##### PAGE EXCERPT

Bronze Layer — Raw Ingestion
The bronze layer stores data exactly as received. Think of it as the original source of truth — immutable, append-only, with full auditability.
# Simulating bronze layer ingestion
from datetime import datetime
import json
def ingest_to_bronze(source, raw_data, ingestion_time=None):
"""Store raw data with metadata envelope."""
if ingestion_time is None:
ingestion_time = datetime.utcnow()
bronze_record = {
"_source": source,
"_ingested_at": ingestion_time.isoformat(),
"_year": ingestion_time.year,
"_month": ingestion_time.month,
"_day": ingestion_time.day,
"_data": raw_data,
}
# In reality: write to S3/ADLS partitioned by year/month/day
print(f"[Bronze] Ingested {len(str(raw_data))} bytes from {source}")
return bronze_record
# Example: raw clickstream event
click_event = {
"user_id": "u123",
"page": "/tutorials/python",
"timestamp": "2026-06-20T10:30:00Z",
"raw_headers": {"user_agent": "Mozilla/5.0 ..."},
}
bronze = ingest_to_bronze("dodatech_clickstream", click_event)

##########

_TASKS FOR THIS EXERCISE_
**1.** Answer these questions about the bronze layer excerpt:
(a) Besides being the original source of truth, what three qualities does the bronze layer have?
(b) What value does ingestion_time get when the function is called without one?
(c) What source name is passed when the example click event is ingested?
**2.** Carry on the bronze layer ingestion excerpt, picking up right after its final line of code.

##### DATA SUPPLIED

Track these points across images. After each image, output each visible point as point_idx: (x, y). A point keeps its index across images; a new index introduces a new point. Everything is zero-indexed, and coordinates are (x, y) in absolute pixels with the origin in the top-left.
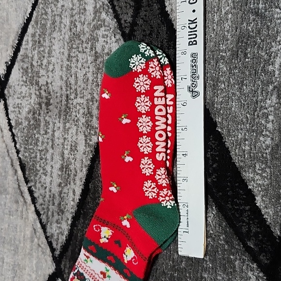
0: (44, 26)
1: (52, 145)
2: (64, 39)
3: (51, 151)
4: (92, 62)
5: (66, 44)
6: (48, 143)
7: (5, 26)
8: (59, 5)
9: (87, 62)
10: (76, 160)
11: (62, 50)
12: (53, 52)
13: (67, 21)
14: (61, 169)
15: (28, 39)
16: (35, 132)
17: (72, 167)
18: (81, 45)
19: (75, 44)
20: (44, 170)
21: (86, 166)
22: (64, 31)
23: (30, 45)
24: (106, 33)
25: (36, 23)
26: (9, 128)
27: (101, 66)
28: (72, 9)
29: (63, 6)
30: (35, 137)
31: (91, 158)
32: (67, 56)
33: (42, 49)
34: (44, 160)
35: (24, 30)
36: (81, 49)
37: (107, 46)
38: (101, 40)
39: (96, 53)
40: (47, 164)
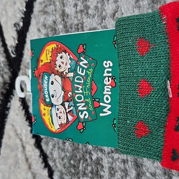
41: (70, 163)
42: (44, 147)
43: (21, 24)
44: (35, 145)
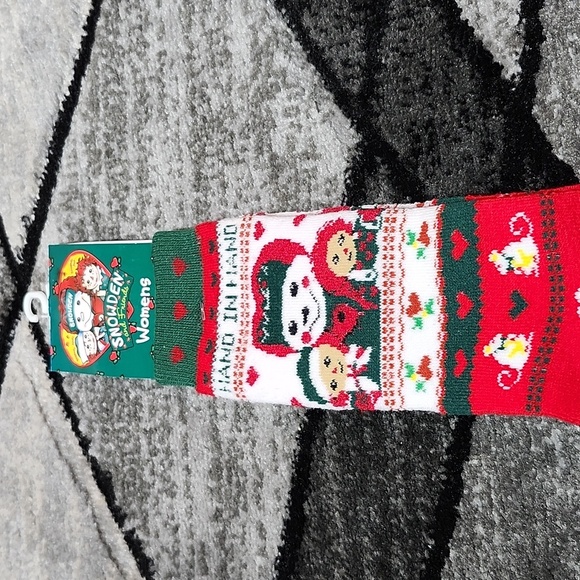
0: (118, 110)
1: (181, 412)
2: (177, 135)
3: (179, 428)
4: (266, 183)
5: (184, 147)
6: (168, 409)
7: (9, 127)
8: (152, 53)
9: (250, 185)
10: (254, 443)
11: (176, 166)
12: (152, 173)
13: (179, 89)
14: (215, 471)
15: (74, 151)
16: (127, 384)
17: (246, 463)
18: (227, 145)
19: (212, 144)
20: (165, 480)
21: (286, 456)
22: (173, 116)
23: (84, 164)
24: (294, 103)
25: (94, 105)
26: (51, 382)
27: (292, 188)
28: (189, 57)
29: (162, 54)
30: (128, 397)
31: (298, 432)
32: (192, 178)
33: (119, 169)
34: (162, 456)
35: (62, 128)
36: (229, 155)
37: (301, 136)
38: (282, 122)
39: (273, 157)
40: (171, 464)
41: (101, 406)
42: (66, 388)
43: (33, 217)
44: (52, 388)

##########

_RESPONSES FOR EACH TASK_
**1.**
(a) It is immutable, append-only, and has full auditability.
(b) datetime.utcnow()
(c) "dodatech_clickstream"

**2.**
print(json.dumps(bronze, indent=2))Expected output:
[Bronze] Ingested 132 bytes from dodatech_clickstream
{
"_source": "dodatech_clickstream",
"_ingested_at": "2026-06-20T...",
"_year": 2026,
"_month": 6,
"_day": 20,
"_data": {"user_id": "u123", "page": "/tutorials/python", ...}
}Silver Layer — Cleansed & Validated
The silver layer applies cleaning, deduplication, type casting, and validation. Data here is queryable and reliable.
-- Example: Bronze to Silver transformation
CREATE OR REPLACE VIEW silver.clickstream_clean AS
SELECT
_data:user_id::STRING AS user_id,
_data:page::STRING AS page_path,
_data:timestamp::TIMESTAMP AS event_time,
SPLIT_PART(_data:page::STRING, '/', 2) AS category,
_year,
_month,
_day
FROM bronze.clickstream_raw
WHERE _data:user_id IS NOT NULL
AND _data:page IS NOT NULL;Gold Layer — Business Aggregations
The gold layer contains aggregated, business-ready datasets for dashboards and ML.
# Simulating gold layer aggregation
from collections import defaultdict
from datetime import datetime, timedelta
import random
def aggregate_gold(clickstream_events):
"""Aggregate page views by category per hour."""
hourly = defaultdict(lambda: defaultdict(int))
for event in clickstream_events:
hour_key = event["event_time"].strftime("%Y-%m-%d %H:00")
hourly[hour_key][event["category"]] += 1
return hourly
# Simulate cleaned silver events
now = datetime.utcnow()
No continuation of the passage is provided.